The best way to cut glass is with a dremel and a small diamond cutting wheel,  they are not expensive ,  about $100 au for the dremel and $10 to $40 au for the wheel.
 In the case of your bottle I would use clear nail polish to coat the broken bit and then your resin, without cutting it.


----------



## baltbottles (Aug 15, 2003)

Hi Frank,

 I sent you an email with more infor on the process i use to repair bottles here is a pic that shows a before and after of a repair i did to a rare Jones - No1. hair dye bottle from baltimore. it had an inwardly rolled lip but it was damaged about as bad as your bottle.

 Chris


----------



## Relicsnstuff (Nov 9, 2003)

Hello all;

  I have about (4) old bottles I would love to get repaired as they are very rare and
  the chances of digging replacements are about nil. Anybody out there know of 
  someone who does pro repairs, I ve seen some good repair work but no one
  can find the folks who used to do then anymore.


----------



## bottlebuster (Jul 5, 2011)

Hi guys, I accidentally broke my husbands antique bottle he found diving off the west coast of Canada. It has a quilted pattern on the bottom with a swirl design on the neck. There are no embossed letters. I am a hobby artist and I think I can repair it myself. Any tips on products/techniques? I was thinking of a glue, then an epoxy/resign to build up missing parts, and smooth over seams. Does anybody know who made this bottle or what it was used for? Thanks


----------



## chosi (Jul 5, 2011)

It looks like this bottle I have, which as far as I know is a pepper-sauce bottle.

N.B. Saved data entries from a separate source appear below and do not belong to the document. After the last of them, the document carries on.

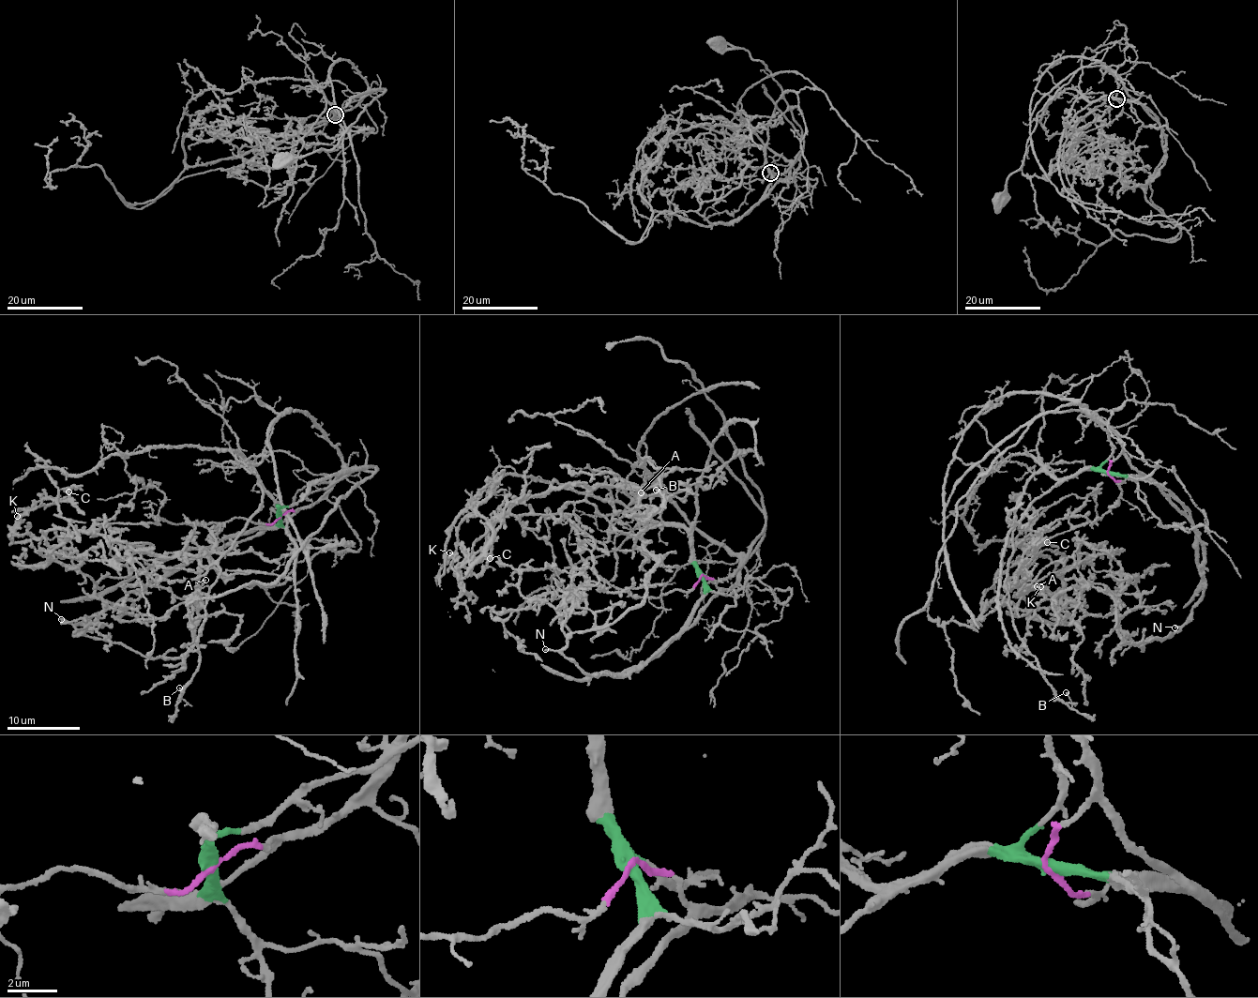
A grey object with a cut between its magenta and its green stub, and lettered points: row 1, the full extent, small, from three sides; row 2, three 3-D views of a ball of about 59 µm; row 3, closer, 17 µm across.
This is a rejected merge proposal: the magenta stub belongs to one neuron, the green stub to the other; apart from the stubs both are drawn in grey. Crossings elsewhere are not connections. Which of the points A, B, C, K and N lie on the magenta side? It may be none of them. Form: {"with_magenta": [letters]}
{"with_magenta": ["A", "N"]}

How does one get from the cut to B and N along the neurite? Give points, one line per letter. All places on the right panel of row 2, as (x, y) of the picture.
B: (1108, 474), (1084, 468), (1057, 478), (1039, 471), (1014, 517), (1005, 587), (1013, 630), (1069, 705), (1067, 692)
N: (1108, 474), (1114, 461), (1125, 454), (1187, 515), (1201, 543), (1201, 595), (1190, 615), (1174, 627)

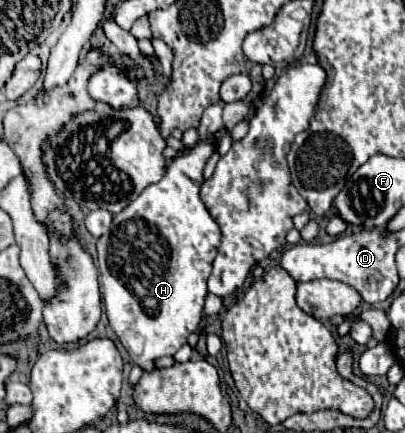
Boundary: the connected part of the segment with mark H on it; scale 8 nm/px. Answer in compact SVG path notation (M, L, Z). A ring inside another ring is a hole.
M225 128L217 130L213 136L192 142L189 152L179 154L167 168L167 174L161 182L147 186L137 200L133 200L125 210L113 216L111 232L103 234L97 240L97 256L99 256L99 272L101 272L101 294L105 300L105 310L109 318L109 326L127 348L131 360L139 364L143 370L153 368L153 360L161 356L173 356L189 338L193 330L197 330L203 318L203 304L207 296L207 278L211 274L211 264L219 246L219 226L209 216L199 190L203 184L203 168L215 146L225 136Z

 Other posts on this website have advice on what to use to glue the bottles, anything from Crazy Glue to Hxtal.


----------



## bottlebuster (Jul 5, 2011)

Wow,Chosi, Thanks for the pic. I think Ill order the Hxtal, and follow various tips on this site. If my repair job doesnt do the trick, would you ever consider selling yours? [] Around what year do you think this bottle was made? Do you know of any brands that used this pepper sauce bottle? My husband found it underwater on his diving expedition on the west coast of Canada. Needless to say he's quite mad that I accidentally broke it.


----------



## chosi (Jul 6, 2011)

I'm kind of fond of that bottle, so I don't want to sell it.  I only paid $23 for it though, so I don't think it's particularly rare.

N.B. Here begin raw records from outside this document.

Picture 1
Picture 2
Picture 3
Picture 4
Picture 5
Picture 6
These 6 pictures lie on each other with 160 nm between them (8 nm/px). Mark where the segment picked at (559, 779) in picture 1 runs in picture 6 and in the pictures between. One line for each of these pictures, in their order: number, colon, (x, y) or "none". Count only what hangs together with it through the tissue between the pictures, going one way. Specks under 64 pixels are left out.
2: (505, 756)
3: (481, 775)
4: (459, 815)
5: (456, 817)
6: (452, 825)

 My bottle is blown-in-a-mold, but not pontiled, so I imagine it's from somewhere between 1860 and 1910.  I really don't know enough about pepper-sauce bottles to narrow it down any further.  It's got a very gloppy top, so it's probably closer to 1860 than 1910.

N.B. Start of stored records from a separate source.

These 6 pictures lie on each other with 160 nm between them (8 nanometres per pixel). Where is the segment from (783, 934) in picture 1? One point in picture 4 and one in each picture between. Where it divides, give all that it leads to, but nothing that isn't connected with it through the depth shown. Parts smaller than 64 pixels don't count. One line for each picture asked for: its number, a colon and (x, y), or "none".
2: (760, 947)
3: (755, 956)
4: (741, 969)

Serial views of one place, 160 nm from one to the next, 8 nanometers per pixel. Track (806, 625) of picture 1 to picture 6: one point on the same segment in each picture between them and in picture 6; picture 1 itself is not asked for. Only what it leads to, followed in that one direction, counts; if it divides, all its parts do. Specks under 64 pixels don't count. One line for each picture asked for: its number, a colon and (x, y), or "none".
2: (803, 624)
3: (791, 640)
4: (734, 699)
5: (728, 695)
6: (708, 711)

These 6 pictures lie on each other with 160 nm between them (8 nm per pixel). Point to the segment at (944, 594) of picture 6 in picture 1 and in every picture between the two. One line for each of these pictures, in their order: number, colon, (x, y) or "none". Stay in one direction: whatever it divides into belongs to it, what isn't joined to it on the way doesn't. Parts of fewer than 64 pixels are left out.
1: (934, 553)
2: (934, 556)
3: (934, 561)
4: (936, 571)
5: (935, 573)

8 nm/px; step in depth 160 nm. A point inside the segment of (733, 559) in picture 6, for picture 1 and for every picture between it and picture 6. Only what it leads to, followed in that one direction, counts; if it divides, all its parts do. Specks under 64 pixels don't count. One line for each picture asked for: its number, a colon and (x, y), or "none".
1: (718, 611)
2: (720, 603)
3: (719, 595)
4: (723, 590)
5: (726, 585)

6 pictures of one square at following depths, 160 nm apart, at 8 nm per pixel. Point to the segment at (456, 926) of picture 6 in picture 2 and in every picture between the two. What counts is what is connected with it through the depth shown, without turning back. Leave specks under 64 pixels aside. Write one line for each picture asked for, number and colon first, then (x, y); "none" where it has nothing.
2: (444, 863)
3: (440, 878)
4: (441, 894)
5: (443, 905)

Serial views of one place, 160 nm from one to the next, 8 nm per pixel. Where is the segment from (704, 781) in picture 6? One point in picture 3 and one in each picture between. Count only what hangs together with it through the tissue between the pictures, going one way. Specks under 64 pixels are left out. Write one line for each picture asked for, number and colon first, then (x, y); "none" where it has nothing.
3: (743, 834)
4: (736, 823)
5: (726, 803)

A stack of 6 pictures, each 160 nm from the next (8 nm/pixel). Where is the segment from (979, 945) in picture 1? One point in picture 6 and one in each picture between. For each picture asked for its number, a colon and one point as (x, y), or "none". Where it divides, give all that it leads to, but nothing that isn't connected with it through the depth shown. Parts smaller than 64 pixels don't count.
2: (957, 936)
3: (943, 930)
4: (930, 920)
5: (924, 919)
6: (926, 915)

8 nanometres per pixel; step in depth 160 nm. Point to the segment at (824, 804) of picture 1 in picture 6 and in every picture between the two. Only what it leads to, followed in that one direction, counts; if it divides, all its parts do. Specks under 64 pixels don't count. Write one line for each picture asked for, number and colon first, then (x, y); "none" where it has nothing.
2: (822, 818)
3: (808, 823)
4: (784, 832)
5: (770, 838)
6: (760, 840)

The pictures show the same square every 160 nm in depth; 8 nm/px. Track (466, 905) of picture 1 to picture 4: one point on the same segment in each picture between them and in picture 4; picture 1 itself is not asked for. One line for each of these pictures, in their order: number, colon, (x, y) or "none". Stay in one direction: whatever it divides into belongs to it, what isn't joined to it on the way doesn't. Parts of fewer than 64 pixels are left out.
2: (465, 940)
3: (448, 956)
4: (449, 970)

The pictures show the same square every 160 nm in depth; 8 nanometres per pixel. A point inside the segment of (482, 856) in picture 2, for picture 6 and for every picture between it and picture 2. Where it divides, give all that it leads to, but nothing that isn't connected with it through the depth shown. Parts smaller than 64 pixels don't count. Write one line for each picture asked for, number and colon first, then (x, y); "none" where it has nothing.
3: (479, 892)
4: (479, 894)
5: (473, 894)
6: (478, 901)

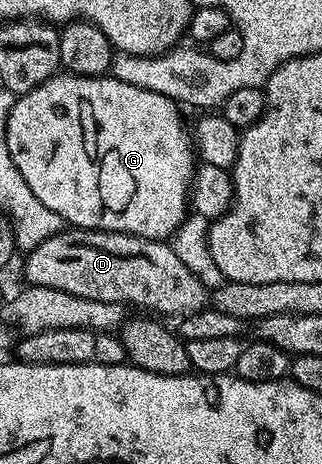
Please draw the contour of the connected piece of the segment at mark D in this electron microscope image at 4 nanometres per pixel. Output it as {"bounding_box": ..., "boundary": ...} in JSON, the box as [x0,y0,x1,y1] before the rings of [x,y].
{"bounding_box":[26,228,208,319],"boundary":[[[67,228],[44,239],[26,257],[26,281],[31,285],[50,287],[56,291],[68,291],[68,295],[80,295],[80,299],[100,299],[100,303],[120,303],[127,307],[139,305],[139,310],[154,315],[167,313],[171,319],[179,315],[191,317],[208,305],[208,288],[184,265],[183,260],[166,241],[153,241],[131,233],[105,233],[99,229]]]}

 Here's a website that has some history about pepper sauce:
http://whatscookingamerica.net/History/Tabasco.htm

 And here's a website about pepper-sauce bottles:
 http://www.sha.org/bottle/food.htm#Sauces & Condiments


----------



## epackage (Jul 6, 2011)

> ORIGINAL:  bottlebuster
> 
> Wow,Chosi, Thanks for the pic. I think Ill order the Hxtal, and follow various tips on this site. If my repair job doesnt do the trick, would you ever consider selling yours? [] Around what year do you think this bottle was made? Do you know of any brands that used this pepper sauce bottle? My husband found it underwater on his diving expedition on the west coast of Canada. Needless to say he's quite mad that I accidentally broke it.


 Hxtal is very expensive and used by experts, I would have majop reservations before buying it and attempting to use it having never used it before...Jim


----------



## epackage (Jul 6, 2011)

if you're gonna consider the Hxtal you should at least watch a few youtube videos first before so you can what you're getting into...Jim


----------